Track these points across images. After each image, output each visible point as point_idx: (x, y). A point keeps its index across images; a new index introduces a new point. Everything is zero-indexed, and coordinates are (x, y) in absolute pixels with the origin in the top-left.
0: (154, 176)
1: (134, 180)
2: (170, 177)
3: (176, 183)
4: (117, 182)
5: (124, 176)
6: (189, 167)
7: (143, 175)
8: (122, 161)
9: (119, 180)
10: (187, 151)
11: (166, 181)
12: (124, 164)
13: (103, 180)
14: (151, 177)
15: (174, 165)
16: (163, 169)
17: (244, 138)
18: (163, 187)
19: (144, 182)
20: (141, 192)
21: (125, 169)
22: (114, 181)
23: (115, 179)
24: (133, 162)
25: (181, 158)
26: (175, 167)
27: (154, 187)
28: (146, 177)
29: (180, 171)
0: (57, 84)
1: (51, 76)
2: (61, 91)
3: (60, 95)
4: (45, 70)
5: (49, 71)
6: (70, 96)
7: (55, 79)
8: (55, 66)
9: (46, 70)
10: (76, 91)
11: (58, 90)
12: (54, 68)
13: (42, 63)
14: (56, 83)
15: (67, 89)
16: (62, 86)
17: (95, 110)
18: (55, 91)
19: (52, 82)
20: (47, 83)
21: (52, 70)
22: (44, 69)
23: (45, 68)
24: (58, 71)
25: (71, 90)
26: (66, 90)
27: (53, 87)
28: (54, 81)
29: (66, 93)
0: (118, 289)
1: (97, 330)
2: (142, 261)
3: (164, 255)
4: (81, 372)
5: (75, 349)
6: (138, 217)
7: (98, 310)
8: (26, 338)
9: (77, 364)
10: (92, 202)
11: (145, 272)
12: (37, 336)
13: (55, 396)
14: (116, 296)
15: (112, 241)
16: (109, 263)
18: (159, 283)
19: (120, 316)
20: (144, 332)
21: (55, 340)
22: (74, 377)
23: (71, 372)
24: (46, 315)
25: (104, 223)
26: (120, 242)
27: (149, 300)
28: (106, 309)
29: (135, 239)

------------------------------

## WHAT YOU ARE ASKED TO DO
An exact, line-for-line copy is required: from the line containing "19: (144, 182)" through the final line of the listing above, both included, with nothing else.

## ANSWER BOX
19: (144, 182)
20: (141, 192)
21: (125, 169)
22: (114, 181)
23: (115, 179)
24: (133, 162)
25: (181, 158)
26: (175, 167)
27: (154, 187)
28: (146, 177)
29: (180, 171)
0: (57, 84)
1: (51, 76)
2: (61, 91)
3: (60, 95)
4: (45, 70)
5: (49, 71)
6: (70, 96)
7: (55, 79)
8: (55, 66)
9: (46, 70)
10: (76, 91)
11: (58, 90)
12: (54, 68)
13: (42, 63)
14: (56, 83)
15: (67, 89)
16: (62, 86)
17: (95, 110)
18: (55, 91)
19: (52, 82)
20: (47, 83)
21: (52, 70)
22: (44, 69)
23: (45, 68)
24: (58, 71)
25: (71, 90)
26: (66, 90)
27: (53, 87)
28: (54, 81)
29: (66, 93)
0: (118, 289)
1: (97, 330)
2: (142, 261)
3: (164, 255)
4: (81, 372)
5: (75, 349)
6: (138, 217)
7: (98, 310)
8: (26, 338)
9: (77, 364)
10: (92, 202)
11: (145, 272)
12: (37, 336)
13: (55, 396)
14: (116, 296)
15: (112, 241)
16: (109, 263)
18: (159, 283)
19: (120, 316)
20: (144, 332)
21: (55, 340)
22: (74, 377)
23: (71, 372)
24: (46, 315)
25: (104, 223)
26: (120, 242)
27: (149, 300)
28: (106, 309)
29: (135, 239)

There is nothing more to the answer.